MuddyWater's Deceptive Teams Campaign: Inside the False Flag Credential Heist

In early 2026, the Iranian state-sponsored hacking group MuddyWater—also tracked as Mango Sandstorm, Seedworm, and Static Kitten—orchestrated a sophisticated attack using Microsoft Teams. This operation, observed by cybersecurity firm Rapid7, combined social engineering tactics with a false flag ransomware narrative to steal credentials and sow confusion. Below, we answer key questions about how this attack unfolded and what it means for defenders.

What is MuddyWater and what was their recent attack?

MuddyWater is an Iranian state-sponsored threat actor that has been active since at least 2017. They typically target government, telecommunications, and oil and gas organizations in the Middle East, Europe, and North America. Their tools and methods often rely on social engineering to gain initial access. In the early 2026 attack observed by Rapid7, MuddyWater used Microsoft Teams to send malicious invitations or messages to employees. The attackers impersonated IT support or trusted colleagues, tricking victims into clicking links or granting remote access. Once inside, they deployed a fake ransomware payload and stole credentials, later using them for espionage. This attack was notable because the ransomware component was a false flag meant to mislead investigators and attribute the breach to a criminal ransomware gang rather than a nation-state.

How did MuddyWater use Microsoft Teams in the attack?

The attack chain began with MuddyWater sending a Microsoft Teams chat request to a target. The message appeared to come from a trusted source—such as an internal IT administrator or a vendor contact. Often, the attacker would even call the victim via Teams to add a layer of urgency, claiming there was a network issue that required immediate action. During the call, they convinced the victim to open a fake login page or download a remote access tool. This tool, like AnyDesk or a malicious script, gave the attackers control of the system. The use of Microsoft Teams was strategic because employees trust communication within the Microsoft ecosystem, and the platform allowed real-time persuasion. Rapid7 noted that the attackers even mimicked legitimate company profiles to avoid suspicion.

What is a false flag operation in this context?

A false flag operation occurs when an attacker deliberately makes an attack appear to have been carried out by another group. In this case, MuddyWater wanted their target to believe the intrusion was caused by a ransomware gang seeking financial gain, not by an Iranian intelligence agency. After stealing credentials, they deployed a fake ransomware that encrypted files but left a ransom note resembling known criminal groups like BlackCat or LockBit. The goal was to divert attention away from the actual data theft. By mimicking ransomware, MuddyWater hoped that incident responders would focus on paying the ransom or restoring backups rather than investigating the credential theft. This tactic also allowed the attackers to maintain long-term access for espionage, as the false flag gave them cover while they remained in the network.

What social engineering techniques were employed?

MuddyWater used a multi-step social engineering approach. First, they performed reconnaissance to identify employees with high-level network access, such as IT administrators or finance managers. Then they created fake Microsoft Teams accounts using corporate email domains that looked authentic—sometimes after compromising a low-level account. The attackers initiated a chat or call, using a friendly tone and technical jargon to build trust. They often claimed there was a security update required or a phishing alert that needed verification. During the call, they guided the victim to open a fake Microsoft authentication portal designed to capture credentials. Some victims were also directed to install a legitimate remote desktop tool that the attackers then used to move laterally. The combination of impersonation, urgency, and familiarity with corporate tools made the scheme highly convincing.

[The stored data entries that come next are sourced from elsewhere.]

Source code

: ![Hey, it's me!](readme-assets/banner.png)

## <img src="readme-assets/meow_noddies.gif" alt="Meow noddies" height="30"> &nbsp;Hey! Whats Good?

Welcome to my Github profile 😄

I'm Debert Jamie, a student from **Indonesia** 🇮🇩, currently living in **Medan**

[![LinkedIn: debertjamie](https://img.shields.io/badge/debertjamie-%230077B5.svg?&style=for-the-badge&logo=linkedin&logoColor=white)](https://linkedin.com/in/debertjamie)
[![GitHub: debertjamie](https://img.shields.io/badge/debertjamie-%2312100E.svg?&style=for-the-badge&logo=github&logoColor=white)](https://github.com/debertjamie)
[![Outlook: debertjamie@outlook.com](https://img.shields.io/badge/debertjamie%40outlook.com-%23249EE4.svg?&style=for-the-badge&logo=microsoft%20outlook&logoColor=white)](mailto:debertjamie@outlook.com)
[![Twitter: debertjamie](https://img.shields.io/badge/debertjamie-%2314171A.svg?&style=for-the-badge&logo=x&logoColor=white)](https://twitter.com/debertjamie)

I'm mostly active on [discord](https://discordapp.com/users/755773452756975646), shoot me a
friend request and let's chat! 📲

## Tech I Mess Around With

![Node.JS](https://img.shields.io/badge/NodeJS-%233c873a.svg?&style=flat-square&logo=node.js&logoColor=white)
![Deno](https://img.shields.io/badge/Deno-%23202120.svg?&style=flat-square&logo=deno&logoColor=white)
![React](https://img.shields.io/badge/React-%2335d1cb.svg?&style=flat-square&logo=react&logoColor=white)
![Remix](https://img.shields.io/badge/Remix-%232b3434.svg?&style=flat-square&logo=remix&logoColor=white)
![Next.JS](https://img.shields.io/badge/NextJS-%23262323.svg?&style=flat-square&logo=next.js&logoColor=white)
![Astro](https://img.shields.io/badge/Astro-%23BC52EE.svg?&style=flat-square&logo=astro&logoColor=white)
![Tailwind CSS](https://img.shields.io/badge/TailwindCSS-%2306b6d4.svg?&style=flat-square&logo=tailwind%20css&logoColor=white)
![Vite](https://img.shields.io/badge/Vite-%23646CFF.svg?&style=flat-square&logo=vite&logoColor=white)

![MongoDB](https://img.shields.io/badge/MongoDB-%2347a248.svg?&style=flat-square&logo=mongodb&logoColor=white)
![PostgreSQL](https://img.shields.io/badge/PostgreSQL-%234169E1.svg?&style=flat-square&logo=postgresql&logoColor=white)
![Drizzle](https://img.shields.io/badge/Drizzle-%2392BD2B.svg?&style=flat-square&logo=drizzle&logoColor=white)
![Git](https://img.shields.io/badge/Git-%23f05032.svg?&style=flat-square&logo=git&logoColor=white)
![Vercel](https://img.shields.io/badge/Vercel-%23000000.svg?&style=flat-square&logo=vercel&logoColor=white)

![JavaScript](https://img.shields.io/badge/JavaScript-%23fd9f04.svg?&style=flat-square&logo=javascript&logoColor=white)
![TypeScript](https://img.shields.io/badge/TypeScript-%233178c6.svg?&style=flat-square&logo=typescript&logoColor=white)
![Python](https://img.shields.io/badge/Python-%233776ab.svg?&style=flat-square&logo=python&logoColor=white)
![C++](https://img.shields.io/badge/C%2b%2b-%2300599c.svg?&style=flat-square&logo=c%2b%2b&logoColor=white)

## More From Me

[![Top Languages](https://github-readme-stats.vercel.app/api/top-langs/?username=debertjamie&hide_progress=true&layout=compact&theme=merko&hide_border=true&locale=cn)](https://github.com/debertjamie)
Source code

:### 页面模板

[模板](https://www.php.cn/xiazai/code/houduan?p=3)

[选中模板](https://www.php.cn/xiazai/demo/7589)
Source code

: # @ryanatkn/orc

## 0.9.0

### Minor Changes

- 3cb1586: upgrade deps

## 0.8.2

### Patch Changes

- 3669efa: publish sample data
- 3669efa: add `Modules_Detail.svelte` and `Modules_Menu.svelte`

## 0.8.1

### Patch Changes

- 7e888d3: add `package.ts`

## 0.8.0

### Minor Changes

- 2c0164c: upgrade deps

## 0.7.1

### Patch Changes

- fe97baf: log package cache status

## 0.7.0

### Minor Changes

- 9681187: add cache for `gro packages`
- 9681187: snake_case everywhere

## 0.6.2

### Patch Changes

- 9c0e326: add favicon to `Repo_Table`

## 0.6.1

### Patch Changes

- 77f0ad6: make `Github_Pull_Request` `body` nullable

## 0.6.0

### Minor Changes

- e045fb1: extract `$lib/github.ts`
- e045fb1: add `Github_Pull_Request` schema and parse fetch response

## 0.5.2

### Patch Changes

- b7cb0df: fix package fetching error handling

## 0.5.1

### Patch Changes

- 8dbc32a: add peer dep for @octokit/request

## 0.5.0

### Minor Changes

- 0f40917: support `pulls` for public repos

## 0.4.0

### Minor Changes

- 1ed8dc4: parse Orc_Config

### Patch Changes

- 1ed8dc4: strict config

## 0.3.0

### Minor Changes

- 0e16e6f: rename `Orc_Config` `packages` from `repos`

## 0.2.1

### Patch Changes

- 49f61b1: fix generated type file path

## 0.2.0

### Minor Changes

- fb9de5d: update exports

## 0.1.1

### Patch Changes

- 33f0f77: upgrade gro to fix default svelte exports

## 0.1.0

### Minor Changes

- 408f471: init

What were the objectives of the attack?

The primary objective was credential theft for long-term espionage. MuddyWater aimed to steal usernames and passwords that would grant access to sensitive systems—like email servers, HR databases, or classified documents. The fake ransomware was a distraction; the real prize was the authentication data. Once obtained, these credentials could be used to log in later, harvest more data, or deploy further malware. Because MuddyWater is linked to Iranian intelligence, the ultimate goal likely involved gathering intelligence on geopolitical matters, energy policies, or defense technologies. The false flag element also served to protect the attacker's identity, ensuring that if the breach was discovered, the investigation would point to a criminal ransomware group rather than a state actor. This reduces the risk of diplomatic fallout or retaliation.

How can organizations defend against such attacks?

Defending against this type of attack requires a combination of technical controls and user awareness. Organizations should enforce multi-factor authentication (MFA) on all Microsoft Teams and email accounts to make stolen credentials less useful. Training employees to verify unexpected Teams calls or chats via a separate communication channel—such as a direct phone call to the claimed sender—can disrupt social engineering. Additionally, security teams should monitor for the use of remote desktop tools like AnyDesk or TeamViewer from unusual IP addresses. Disabling external guest access in Teams by default reduces the attack surface. Finally, implementing endpoint detection and response (EDR) solutions can flag the behavior of remote tools being installed or files being encrypted. Regular tabletop exercises that simulate Teams-based phishing attacks prepare staff to respond skeptically. By combining these measures, organizations can reduce the chance of falling victim to MuddyWater’s tactics.